Disabilità nella storia: Emanuele Filiberto di Savoia Carignano
“Un castigo di Dio e un’offesa alla propria dignità di madre”. Così la contessa di Soissons, principessa di Savoia e madre di Emanuele Filiberto, definisce il suo primogenito. Come si legge nella biografia pubblicata da Giappichelli editore, “Il Savoia sordomuto”, la donna non accetta la disabilità del figlio, tanto da dolersene persino nelle esecuzioni testamentarie.
Il giovane, nato a Moutiers il 20 agosto 1628, soffre a sua volta per la mancanza di amore materno e all’età di 28 anni scrive in una lettera a Giovanna Battista di Savoia Nemours, seconda madama reale: “la Principessa, mia signora madre, tiene dell’avversione per me e mi vuole far passare per matto e stravagante, cosa che mi affligge…”.
Ma Emanuele non è di certo matto. In realtà, il giovane Savoia è un sordo preverbale, cioè un bambino nato sordo e di conseguenza impossibilitato ad apprendere la lingua parlata in modo spontaneo.
Tuttavia, il giovane rampollo di casa Savoia non si perde d’animo. All’età di 8 anni, mentre viene tenuto prigioniero insieme alla famiglia a Madrid, in Spagna incontra quello che diventa ben presto il suo logopedista: il severissimo don Miguel Ramirez de Carrion, che gli insegna a parlare e leggere il labiale a prezzo di tremende punizioni.
Emanuele non impara solo lo spagnolo e l’italiano, ma anche il latino, il francese e il dialetto piemontese.
Il giovane si appassiona ben presto alla lettura e all’arte, in special modo all’architettura, arrivando nella seconda metà del XVII secolo a suggerire al re Carlo Emanuele II alcune modifiche alla progettazione della Reggia di Venaria Reale. Un’iniziativa notevole, se si pensa a quanto da ragazzo fosse restio a frequentare la corte a causa delle prese in giro degli altri nobili. Insomma, il bullismo è qualcosa in grado di trascendere la storia, purtroppo.
L’amore prima di tutto
Come nelle migliori favole però, il principe di Carignano (divenuto nel frattempo governatore d’Asti e tenente generale nell’esercito del sovrano) è un uomo di bell’aspetto, colto e raffinato. Ha quindi tutte le carte in regola per conquistare una gentildonna.

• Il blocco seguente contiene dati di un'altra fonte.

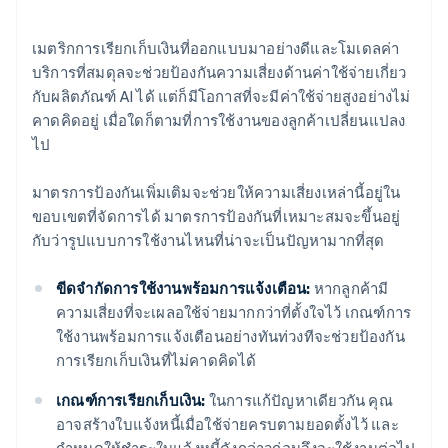
เมตริกการเรียกเก็บเงินที่ออกแบบมาอย่างดีและโมเดลค่า
บริการที่สมดุลจะช่วยป้องกันความเสี่ยงด้านค่าใช้จ่ายเกี่ยว
กับผลิตภัณฑ์ AI ได้ แต่ก็มีโอกาสที่จะมีค่าใช้จ่ายสูงอย่างไม่
คาดคิดอยู่ เมื่อใดก็ตามที่การใช้งานของลูกค้าเปลี่ยนแปลง
ไป
มาตรการป้องกันเพิ่มเติมจะช่วยให้ความเสี่ยงเหล่านี้อยู่ใน
ขอบเขตที่จัดการได้ มาตรการป้องกันที่เหมาะสมจะขึ้นอยู่
กับว่ารูปแบบการใช้งานไหนที่น่าจะเป็นปัญหามากที่สุด
ขีดจำกัดการใช้งานพร้อมการแจ้งเตือน:
หากลูกค้ามี
ความเสี่ยงที่จะเผลอใช้จ่ายมากกว่าที่ตั้งใจไว้ เกณฑ์การ
ใช้งานพร้อมการแจ้งเตือนอย่างทันท่วงทีจะช่วยป้องกัน
การเรียกเก็บเงินที่ไม่คาดคิดได้
เกณฑ์การเรียกเก็บเงิน:
ในการแก้ปัญหาเดียวกัน คุณ
อาจสร้างใบแจ้งหนี้เมื่อใช้จ่ายครบตามยอดตั้งไว้ และ
กำหนดให้ชำระใบแจ้งหนี้ดังกล่าวก่อนจึงจะใช้งานต่อไป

Alla morte del padre, nel 1656, dato che non si è ancora sposato, si pensa a nominare erede suo nipote Luigi Tommaso di Savoia. Il ragazzo, però, sposa una nobildonna francese invisa alla famiglia e così la madre e la sorella cominciano la ricerca di una sposa per Emanuele.
Delle tre candidate è Maria Caterina D’Este ad attirare l’attenzione del Savoia, il quale se ne innamora semplicemente vedendone il ritratto.
Il matrimonio, celebrato nel 1684 causa però l’ira di Luigi XIV di Francia, il quale sperava di veder sposato il principe con una delle sue figlie. Per tale motivo, impone al nipote Vittorio Amedeo di Savoia di esiliare lo zio dalla corte torinese.
Pochi giorni dopo le nozze, la coppia di novelli sposi è quindi costretta a lasciare il Castello di Racconigi e si trasferisce a Bologna.
Per anni, il principe di Carignano rifiuta di chiedere perdono al sovrano francese, ritenendo il proprio amore al di sopra dell’autorità del re Sole e dei suoi giochi di potere e solo nel 1685 fa ritorno con la moglie alla corte di Torino, dopo aver scritto una lettera nella quale si dice disposto a ristabilire la pace con Luigi XIV.
Muore a Torino il 21 aprile 1709, all’età di 81 anni. Dal 1836, le sue spoglie si trovano presso la Sacra di San Michele, sul Monte Pirchiriano.
Di quest’uomo, ci resta la testimonianza di un carattere forte, capace di andare oltre i pregiudizi e di vivere la vita secondo i propri desideri. Oggi lo chiameremmo un anticonformista e un romantico. Di sicuro, è stato capace di lasciarsi alle spalle i pregiudizi della società per seguire la propria strada, faticando e impegnandosi al massimo e dando prova di grande sensibilità e intelligenza.
Ancora una volta quindi, non è la disabilità a imporre dei limiti, ma la mentalità di coloro che non la comprendono. In questo, Emanuele si è dimostrato un uomo modernissimo, che si definiva “fortunato fin dalla nascita”, accogliendo la sordità come una caratteristica intrinseca alla sua persona e non uno svantaggio.
Un uomo capace di distinguersi in senso positivo, seppur in un’epoca dove la disabilità era considerata come un qualcosa di cui vergognarsi.